→ WHAT TO WORK ON
The data below holds a line containing "left wrist: (557, 377)" and a line containing "right eye: (917, 547)"; please quote exactly those two lines and every line between them, and nothing else.

→ GIVEN RECORDS
****************************************

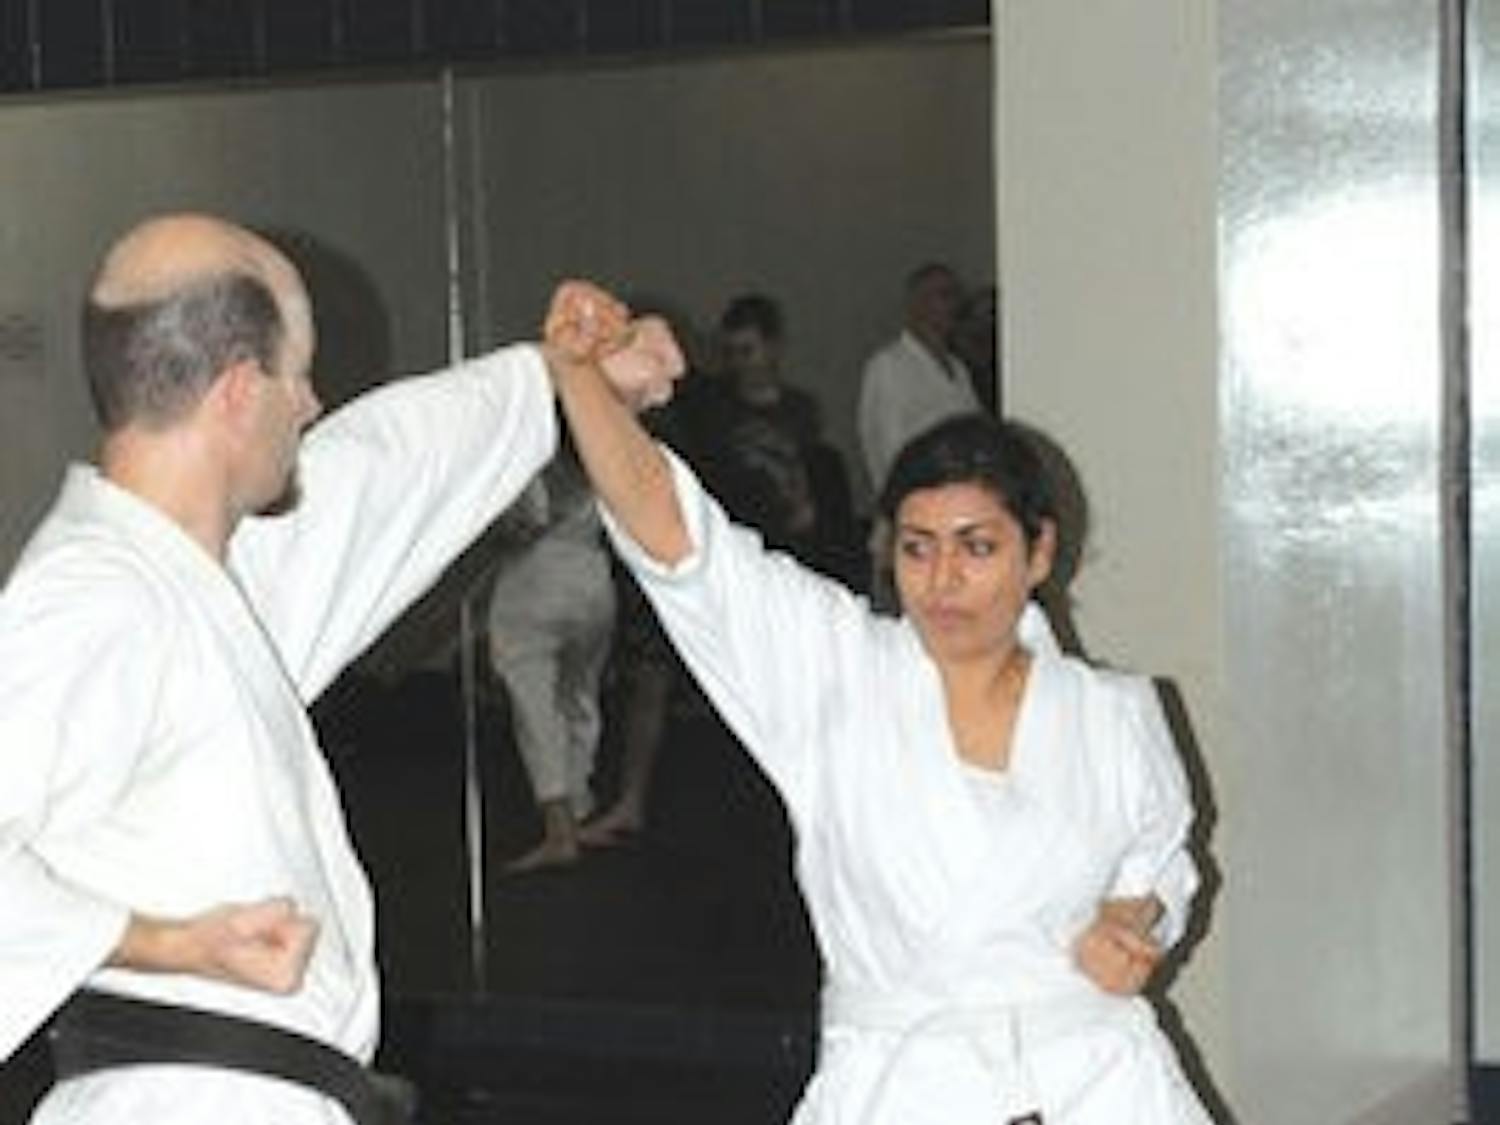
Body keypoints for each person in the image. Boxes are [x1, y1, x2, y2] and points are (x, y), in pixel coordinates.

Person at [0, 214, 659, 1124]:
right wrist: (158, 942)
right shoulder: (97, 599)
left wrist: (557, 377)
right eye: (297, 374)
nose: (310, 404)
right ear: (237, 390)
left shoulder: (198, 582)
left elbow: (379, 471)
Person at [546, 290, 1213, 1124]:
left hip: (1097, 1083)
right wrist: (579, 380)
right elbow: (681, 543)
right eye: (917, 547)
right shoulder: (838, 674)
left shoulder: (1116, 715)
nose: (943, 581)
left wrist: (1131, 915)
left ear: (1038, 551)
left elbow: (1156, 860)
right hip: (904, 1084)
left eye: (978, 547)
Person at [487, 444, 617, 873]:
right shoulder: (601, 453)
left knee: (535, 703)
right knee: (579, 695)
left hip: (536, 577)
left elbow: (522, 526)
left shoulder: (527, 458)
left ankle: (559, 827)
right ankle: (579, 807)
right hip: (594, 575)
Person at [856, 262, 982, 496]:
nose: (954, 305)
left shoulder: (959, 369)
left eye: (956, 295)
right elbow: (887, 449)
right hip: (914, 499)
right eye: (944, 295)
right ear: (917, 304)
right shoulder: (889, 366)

****************************************

→ EXERCISE OUTPUT
left wrist: (557, 377)
right eye: (297, 374)
nose: (310, 404)
right ear: (237, 390)
left shoulder: (198, 582)
left elbow: (379, 471)
Person at [546, 290, 1213, 1124]:
left hip: (1097, 1083)
right wrist: (579, 380)
right elbow: (681, 543)
right eye: (917, 547)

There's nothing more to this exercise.